If you are like most people, you might have some leftover, unopened, or unused medications in the house. Promptly disposing of unneeded medications can help prevent accidental exposure of family members – even the furry kind – to harm.

Nearly 60,000 children in the United States are accidentally poisoned by medicines each year. At the same time, more than 4 in 10 teens who have misused or abused a prescription drug took it from their parent’s medicine cabinet at least once.

If you need to get rid of expired, unused or dangerous medication, follow one of these methods to keep your family and community safe.

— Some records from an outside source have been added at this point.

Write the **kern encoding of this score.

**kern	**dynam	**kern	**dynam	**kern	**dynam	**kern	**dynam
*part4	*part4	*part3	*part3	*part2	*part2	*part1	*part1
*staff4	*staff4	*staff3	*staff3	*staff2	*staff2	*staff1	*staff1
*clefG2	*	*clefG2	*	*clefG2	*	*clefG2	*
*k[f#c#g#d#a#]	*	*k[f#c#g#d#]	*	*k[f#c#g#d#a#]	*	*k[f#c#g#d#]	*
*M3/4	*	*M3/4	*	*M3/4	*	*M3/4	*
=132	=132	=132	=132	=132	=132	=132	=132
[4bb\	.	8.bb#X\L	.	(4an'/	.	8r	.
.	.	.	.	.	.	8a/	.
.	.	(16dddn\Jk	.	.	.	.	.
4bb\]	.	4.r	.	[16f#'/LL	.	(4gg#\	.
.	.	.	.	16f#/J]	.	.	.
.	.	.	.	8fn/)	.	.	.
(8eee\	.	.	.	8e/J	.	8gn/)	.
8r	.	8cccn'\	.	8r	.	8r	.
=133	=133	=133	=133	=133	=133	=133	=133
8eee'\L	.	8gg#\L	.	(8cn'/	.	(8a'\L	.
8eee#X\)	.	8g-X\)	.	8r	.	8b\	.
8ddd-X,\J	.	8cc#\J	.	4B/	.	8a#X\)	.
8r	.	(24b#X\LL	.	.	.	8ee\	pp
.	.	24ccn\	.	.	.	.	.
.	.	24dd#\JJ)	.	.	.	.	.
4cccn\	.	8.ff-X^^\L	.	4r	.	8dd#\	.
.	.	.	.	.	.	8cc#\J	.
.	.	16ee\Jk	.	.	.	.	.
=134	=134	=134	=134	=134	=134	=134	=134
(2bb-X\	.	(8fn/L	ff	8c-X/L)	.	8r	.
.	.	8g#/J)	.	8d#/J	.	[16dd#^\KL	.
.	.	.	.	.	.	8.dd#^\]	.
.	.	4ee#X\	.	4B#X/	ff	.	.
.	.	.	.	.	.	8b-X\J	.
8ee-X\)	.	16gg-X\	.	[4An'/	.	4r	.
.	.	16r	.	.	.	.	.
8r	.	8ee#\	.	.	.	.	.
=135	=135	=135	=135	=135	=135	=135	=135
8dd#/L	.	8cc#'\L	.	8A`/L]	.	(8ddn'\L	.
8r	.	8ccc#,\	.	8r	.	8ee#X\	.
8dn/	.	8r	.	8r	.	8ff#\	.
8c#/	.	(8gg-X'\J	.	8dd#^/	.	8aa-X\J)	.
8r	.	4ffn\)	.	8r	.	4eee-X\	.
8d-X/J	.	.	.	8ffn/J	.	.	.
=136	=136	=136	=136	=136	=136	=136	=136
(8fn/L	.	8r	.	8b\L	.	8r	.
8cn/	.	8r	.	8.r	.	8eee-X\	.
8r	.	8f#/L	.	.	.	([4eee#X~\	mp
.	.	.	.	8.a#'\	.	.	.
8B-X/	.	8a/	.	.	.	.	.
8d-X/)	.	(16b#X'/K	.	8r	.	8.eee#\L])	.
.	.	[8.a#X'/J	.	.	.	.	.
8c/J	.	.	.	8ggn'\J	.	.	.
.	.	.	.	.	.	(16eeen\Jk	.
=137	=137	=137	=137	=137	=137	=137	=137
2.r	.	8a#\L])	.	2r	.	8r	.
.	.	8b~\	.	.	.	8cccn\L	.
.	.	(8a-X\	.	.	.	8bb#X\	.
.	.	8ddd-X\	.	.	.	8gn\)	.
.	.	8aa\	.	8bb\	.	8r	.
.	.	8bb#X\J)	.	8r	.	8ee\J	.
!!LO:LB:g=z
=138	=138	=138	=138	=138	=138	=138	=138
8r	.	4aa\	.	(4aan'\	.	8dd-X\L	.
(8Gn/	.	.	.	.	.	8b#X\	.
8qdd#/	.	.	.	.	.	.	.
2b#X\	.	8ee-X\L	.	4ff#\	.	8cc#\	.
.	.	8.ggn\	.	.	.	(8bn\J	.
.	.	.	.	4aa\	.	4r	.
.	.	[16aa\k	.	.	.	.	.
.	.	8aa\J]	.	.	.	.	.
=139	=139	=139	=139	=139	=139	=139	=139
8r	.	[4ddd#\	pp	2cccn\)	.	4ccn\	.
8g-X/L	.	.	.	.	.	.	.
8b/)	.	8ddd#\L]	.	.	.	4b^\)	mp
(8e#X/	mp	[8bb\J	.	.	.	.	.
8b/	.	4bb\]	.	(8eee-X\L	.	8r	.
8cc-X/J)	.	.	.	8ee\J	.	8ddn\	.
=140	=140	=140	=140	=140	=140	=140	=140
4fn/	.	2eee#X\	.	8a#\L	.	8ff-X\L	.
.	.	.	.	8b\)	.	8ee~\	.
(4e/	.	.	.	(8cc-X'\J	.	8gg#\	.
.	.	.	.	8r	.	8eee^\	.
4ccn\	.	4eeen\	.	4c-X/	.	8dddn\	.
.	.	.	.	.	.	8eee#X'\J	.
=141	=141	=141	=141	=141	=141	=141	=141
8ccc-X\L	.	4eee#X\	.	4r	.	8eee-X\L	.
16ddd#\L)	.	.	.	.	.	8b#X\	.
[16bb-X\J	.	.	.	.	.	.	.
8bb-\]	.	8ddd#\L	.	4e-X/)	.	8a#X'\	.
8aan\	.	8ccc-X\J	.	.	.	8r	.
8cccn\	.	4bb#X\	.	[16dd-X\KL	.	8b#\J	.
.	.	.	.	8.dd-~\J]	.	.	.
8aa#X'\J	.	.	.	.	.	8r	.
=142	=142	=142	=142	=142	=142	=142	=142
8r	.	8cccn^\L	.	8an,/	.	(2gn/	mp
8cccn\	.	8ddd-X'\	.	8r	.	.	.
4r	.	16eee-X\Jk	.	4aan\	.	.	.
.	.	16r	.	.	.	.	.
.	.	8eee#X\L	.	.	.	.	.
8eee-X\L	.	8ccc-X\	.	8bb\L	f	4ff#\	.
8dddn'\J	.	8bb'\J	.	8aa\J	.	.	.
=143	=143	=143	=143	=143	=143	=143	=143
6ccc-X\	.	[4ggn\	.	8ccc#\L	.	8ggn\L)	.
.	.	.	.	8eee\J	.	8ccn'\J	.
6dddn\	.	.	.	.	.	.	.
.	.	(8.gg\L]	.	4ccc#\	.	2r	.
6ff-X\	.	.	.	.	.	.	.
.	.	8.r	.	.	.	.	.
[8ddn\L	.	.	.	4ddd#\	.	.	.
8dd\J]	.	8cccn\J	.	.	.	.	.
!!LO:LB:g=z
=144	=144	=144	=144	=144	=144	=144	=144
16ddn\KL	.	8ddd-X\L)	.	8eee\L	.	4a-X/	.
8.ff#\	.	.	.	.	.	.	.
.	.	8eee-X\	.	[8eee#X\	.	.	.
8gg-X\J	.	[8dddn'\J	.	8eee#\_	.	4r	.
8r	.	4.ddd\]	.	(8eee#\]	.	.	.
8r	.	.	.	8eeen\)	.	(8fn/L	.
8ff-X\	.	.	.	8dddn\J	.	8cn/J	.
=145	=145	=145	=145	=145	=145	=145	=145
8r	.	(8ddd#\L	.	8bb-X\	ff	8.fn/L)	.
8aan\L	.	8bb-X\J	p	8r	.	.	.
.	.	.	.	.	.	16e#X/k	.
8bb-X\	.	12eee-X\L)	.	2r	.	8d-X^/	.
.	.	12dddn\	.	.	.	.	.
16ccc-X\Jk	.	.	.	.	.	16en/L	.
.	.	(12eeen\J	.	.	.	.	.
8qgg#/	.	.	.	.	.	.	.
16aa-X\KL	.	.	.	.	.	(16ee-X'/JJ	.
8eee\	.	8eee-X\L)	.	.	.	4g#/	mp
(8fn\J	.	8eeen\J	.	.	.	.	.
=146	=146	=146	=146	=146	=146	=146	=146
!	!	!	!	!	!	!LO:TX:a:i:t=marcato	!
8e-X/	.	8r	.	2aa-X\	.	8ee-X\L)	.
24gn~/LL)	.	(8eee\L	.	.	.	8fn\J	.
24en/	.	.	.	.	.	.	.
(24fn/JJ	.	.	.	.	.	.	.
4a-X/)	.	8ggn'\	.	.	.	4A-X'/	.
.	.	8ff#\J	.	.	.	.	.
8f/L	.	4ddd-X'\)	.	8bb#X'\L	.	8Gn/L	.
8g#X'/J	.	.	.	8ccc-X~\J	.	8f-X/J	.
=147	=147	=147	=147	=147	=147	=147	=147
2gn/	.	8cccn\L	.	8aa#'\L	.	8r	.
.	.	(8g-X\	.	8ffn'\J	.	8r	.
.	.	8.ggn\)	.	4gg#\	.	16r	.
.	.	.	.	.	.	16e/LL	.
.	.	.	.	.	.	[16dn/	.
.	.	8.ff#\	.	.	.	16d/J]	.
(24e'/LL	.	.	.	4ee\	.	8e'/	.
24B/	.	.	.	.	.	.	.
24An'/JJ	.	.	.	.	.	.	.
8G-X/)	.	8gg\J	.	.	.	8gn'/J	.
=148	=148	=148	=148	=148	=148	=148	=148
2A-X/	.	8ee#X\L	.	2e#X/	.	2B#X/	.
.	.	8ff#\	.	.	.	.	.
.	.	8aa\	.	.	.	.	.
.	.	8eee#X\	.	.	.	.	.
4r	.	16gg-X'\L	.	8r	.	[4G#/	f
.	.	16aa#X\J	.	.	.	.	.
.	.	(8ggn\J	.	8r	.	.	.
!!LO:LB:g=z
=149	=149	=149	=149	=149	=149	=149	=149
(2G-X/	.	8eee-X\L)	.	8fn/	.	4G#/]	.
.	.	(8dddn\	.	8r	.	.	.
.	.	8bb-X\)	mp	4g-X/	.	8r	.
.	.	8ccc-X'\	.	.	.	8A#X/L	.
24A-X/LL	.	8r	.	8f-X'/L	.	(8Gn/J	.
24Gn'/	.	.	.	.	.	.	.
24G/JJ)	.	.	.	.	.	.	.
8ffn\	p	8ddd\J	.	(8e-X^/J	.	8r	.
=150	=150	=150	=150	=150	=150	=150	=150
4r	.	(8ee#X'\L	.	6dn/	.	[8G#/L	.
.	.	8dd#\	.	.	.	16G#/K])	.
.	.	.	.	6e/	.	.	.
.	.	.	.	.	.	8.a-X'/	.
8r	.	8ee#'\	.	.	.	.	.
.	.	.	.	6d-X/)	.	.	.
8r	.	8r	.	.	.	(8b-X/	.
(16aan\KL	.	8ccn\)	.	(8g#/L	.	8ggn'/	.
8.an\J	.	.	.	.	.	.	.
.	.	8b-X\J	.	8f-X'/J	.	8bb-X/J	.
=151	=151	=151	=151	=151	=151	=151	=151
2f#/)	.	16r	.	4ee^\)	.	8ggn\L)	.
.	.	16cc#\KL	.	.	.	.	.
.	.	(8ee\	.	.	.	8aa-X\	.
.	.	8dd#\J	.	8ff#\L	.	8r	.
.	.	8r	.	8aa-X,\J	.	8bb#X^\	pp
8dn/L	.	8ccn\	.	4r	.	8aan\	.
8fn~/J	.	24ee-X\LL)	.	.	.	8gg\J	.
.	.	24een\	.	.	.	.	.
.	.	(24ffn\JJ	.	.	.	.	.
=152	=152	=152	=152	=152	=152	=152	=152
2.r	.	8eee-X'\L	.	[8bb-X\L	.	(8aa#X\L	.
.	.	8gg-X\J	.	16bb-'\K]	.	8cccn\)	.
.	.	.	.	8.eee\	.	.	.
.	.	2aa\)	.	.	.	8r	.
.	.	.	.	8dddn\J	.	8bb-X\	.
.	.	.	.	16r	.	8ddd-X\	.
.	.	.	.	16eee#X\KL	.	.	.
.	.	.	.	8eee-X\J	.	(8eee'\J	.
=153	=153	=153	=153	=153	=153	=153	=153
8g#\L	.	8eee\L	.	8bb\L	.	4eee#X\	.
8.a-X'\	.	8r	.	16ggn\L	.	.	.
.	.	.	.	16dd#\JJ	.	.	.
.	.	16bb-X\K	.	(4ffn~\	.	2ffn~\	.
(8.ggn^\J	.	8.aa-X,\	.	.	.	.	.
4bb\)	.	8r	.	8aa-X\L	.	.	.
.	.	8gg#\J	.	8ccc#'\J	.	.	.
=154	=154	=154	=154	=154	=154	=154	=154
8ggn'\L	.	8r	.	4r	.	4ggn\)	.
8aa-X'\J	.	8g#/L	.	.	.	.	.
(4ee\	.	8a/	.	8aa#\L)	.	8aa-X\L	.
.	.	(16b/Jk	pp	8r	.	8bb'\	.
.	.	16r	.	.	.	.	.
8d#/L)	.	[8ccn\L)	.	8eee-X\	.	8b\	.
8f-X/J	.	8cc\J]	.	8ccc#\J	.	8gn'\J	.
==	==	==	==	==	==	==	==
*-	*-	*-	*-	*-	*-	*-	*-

This is the safest and best way to ensure that medications will be disposed of properly, and not end up in our water sources or soil. You can easily find a secure drop-off location near you at www.takebackyourmeds.org. Drop-boxes are located throughout Washington at participating retail pharmacies, hospital and clinic pharmacies, and law enforcement offices. You can also ask your pharmacy if they take back unused medications. Most prescription and over-the-counter medicines are accepted unless specified, though not all pharmacies accept controlled substances such as pain medications.


If a drop off location is not available to you, mix medicines (do not crush tablets or capsules) with an unpalatable substance such as dirt, cat litter or used coffee grounds. Place the mixture in a container, such as a sealed plastic bag, and put it in your household trash. Remove all personal information on prescription labels, then dispose of the container.